If you want to understand the technique more deeply, the first thing to do is to read up on Bayesian statistics. In this post, I gloss over the Bayesian underpinnings of LDA because I think the implementation (using a strategy called Gibbs sampling, which is actually what I described above!) is intuitive enough without them. And this might be all you need! I doubt most humanists will need to go further. But if you do want to tinker with the algorithm, you’ll need to understand Bayesian probability.
David Blei invented LDA, and writes well, so if you want to understand why this technique has “Dirichlet” in its name, his works are the next things to read. I recommend his Introduction to Probabilistic Topic Models. It recently came out in Communications of the ACM, but I think you get a more readable version by going to his publication page (link above) and clicking the pdf link at the top of the page.
Probably the next place to go is “Rethinking LDA: Why Priors Matter,” a really thoughtful article by Hanna Wallach, David Mimno, and Andrew McCallum that explains the “hyperparameters” I glossed over in a more principled way.

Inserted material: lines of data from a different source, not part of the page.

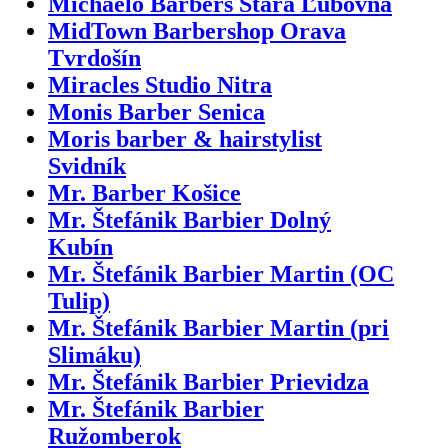
Michaelo Barbers Stará Ľubovňa
MidTown Barbershop Orava
Tvrdošín
Miracles Studio Nitra
Monis Barber Senica
Moris barber & hairstylist
Svidník
Mr. Barber Košice
Mr. Štefánik Barbier Dolný
Kubín
Mr. Štefánik Barbier Martin (OC
Tulip)
Mr. Štefánik Barbier Martin (pri
Slimáku)
Mr. Štefánik Barbier Prievidza
Mr. Štefánik Barbier
Ružomberok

Then there are a whole family of techniques related to LDA — Topics Over Time, Dynamic Topic Modeling, Hierarchical LDA, Pachinko Allocation — that one can explore rapidly enough by searching the web. In general, it’s a good idea to approach these skeptically. They all promise to do more than LDA does, but they also add additional assumptions to the model, and humanists are going to need to reflect carefully about which assumptions we actually want to make. I do think humanists will want to modify the LDA algorithm, but it’s probably something we’re going to have to do for ourselves; I’m not convinced that computer scientists understand our problems well enough to do this kind of fine-tuning.